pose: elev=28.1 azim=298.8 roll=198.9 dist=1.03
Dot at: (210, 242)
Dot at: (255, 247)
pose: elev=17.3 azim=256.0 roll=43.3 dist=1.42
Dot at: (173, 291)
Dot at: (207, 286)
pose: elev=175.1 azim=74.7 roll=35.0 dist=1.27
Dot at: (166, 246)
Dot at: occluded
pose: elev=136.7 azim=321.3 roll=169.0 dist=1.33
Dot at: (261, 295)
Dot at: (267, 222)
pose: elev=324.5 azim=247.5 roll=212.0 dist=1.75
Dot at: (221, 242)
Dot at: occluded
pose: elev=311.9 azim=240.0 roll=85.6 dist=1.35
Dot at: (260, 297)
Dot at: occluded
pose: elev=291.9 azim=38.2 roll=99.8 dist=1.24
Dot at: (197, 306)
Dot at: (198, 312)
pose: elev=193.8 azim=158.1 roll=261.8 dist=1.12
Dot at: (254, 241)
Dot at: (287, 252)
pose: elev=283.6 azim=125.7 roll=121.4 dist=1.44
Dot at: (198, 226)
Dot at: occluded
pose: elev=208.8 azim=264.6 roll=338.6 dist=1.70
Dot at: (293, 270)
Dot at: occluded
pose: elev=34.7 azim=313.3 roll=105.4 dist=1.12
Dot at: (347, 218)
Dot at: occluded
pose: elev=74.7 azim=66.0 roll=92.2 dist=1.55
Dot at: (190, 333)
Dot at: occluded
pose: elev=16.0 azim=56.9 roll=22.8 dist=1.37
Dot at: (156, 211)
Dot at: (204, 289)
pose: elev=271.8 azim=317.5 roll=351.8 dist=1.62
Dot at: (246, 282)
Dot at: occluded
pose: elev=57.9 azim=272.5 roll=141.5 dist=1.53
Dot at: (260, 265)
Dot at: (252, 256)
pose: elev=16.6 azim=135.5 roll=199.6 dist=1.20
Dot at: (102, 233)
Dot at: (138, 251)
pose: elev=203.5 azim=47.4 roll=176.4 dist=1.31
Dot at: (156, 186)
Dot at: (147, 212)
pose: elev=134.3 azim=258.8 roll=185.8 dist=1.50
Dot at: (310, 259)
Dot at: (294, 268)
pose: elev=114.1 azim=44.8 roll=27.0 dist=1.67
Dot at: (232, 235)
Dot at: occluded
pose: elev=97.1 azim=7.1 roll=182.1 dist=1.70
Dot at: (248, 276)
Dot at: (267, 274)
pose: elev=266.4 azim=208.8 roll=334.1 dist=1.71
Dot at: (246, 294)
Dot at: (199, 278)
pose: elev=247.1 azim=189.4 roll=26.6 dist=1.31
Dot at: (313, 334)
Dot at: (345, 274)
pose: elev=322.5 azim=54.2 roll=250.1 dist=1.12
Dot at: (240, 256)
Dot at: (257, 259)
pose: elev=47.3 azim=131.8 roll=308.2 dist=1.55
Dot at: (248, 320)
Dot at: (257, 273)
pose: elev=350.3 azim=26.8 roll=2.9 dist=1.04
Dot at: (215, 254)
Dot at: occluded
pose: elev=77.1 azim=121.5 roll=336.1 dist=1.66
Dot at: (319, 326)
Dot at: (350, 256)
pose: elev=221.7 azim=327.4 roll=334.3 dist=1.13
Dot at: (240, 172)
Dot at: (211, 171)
^^^^
WORK REQUIRED: Give every line of the data above as a numbered list, leaving out blank lines.

WRITTEN SOLUTION:
1. pose: elev=28.1 azim=298.8 roll=198.9 dist=1.03
2. Dot at: (210, 242)
3. Dot at: (255, 247)
4. pose: elev=17.3 azim=256.0 roll=43.3 dist=1.42
5. Dot at: (173, 291)
6. Dot at: (207, 286)
7. pose: elev=175.1 azim=74.7 roll=35.0 dist=1.27
8. Dot at: (166, 246)
9. Dot at: occluded
10. pose: elev=136.7 azim=321.3 roll=169.0 dist=1.33
11. Dot at: (261, 295)
12. Dot at: (267, 222)
13. pose: elev=324.5 azim=247.5 roll=212.0 dist=1.75
14. Dot at: (221, 242)
15. Dot at: occluded
16. pose: elev=311.9 azim=240.0 roll=85.6 dist=1.35
17. Dot at: (260, 297)
18. Dot at: occluded
19. pose: elev=291.9 azim=38.2 roll=99.8 dist=1.24
20. Dot at: (197, 306)
21. Dot at: (198, 312)
22. pose: elev=193.8 azim=158.1 roll=261.8 dist=1.12
23. Dot at: (254, 241)
24. Dot at: (287, 252)
25. pose: elev=283.6 azim=125.7 roll=121.4 dist=1.44
26. Dot at: (198, 226)
27. Dot at: occluded
28. pose: elev=208.8 azim=264.6 roll=338.6 dist=1.70
29. Dot at: (293, 270)
30. Dot at: occluded
31. pose: elev=34.7 azim=313.3 roll=105.4 dist=1.12
32. Dot at: (347, 218)
33. Dot at: occluded
34. pose: elev=74.7 azim=66.0 roll=92.2 dist=1.55
35. Dot at: (190, 333)
36. Dot at: occluded
37. pose: elev=16.0 azim=56.9 roll=22.8 dist=1.37
38. Dot at: (156, 211)
39. Dot at: (204, 289)
40. pose: elev=271.8 azim=317.5 roll=351.8 dist=1.62
41. Dot at: (246, 282)
42. Dot at: occluded
43. pose: elev=57.9 azim=272.5 roll=141.5 dist=1.53
44. Dot at: (260, 265)
45. Dot at: (252, 256)
46. pose: elev=16.6 azim=135.5 roll=199.6 dist=1.20
47. Dot at: (102, 233)
48. Dot at: (138, 251)
49. pose: elev=203.5 azim=47.4 roll=176.4 dist=1.31
50. Dot at: (156, 186)
51. Dot at: (147, 212)
52. pose: elev=134.3 azim=258.8 roll=185.8 dist=1.50
53. Dot at: (310, 259)
54. Dot at: (294, 268)
55. pose: elev=114.1 azim=44.8 roll=27.0 dist=1.67
56. Dot at: (232, 235)
57. Dot at: occluded
58. pose: elev=97.1 azim=7.1 roll=182.1 dist=1.70
59. Dot at: (248, 276)
60. Dot at: (267, 274)
61. pose: elev=266.4 azim=208.8 roll=334.1 dist=1.71
62. Dot at: (246, 294)
63. Dot at: (199, 278)
64. pose: elev=247.1 azim=189.4 roll=26.6 dist=1.31
65. Dot at: (313, 334)
66. Dot at: (345, 274)
67. pose: elev=322.5 azim=54.2 roll=250.1 dist=1.12
68. Dot at: (240, 256)
69. Dot at: (257, 259)
70. pose: elev=47.3 azim=131.8 roll=308.2 dist=1.55
71. Dot at: (248, 320)
72. Dot at: (257, 273)
73. pose: elev=350.3 azim=26.8 roll=2.9 dist=1.04
74. Dot at: (215, 254)
75. Dot at: occluded
76. pose: elev=77.1 azim=121.5 roll=336.1 dist=1.66
77. Dot at: (319, 326)
78. Dot at: (350, 256)
79. pose: elev=221.7 azim=327.4 roll=334.3 dist=1.13
80. Dot at: (240, 172)
81. Dot at: (211, 171)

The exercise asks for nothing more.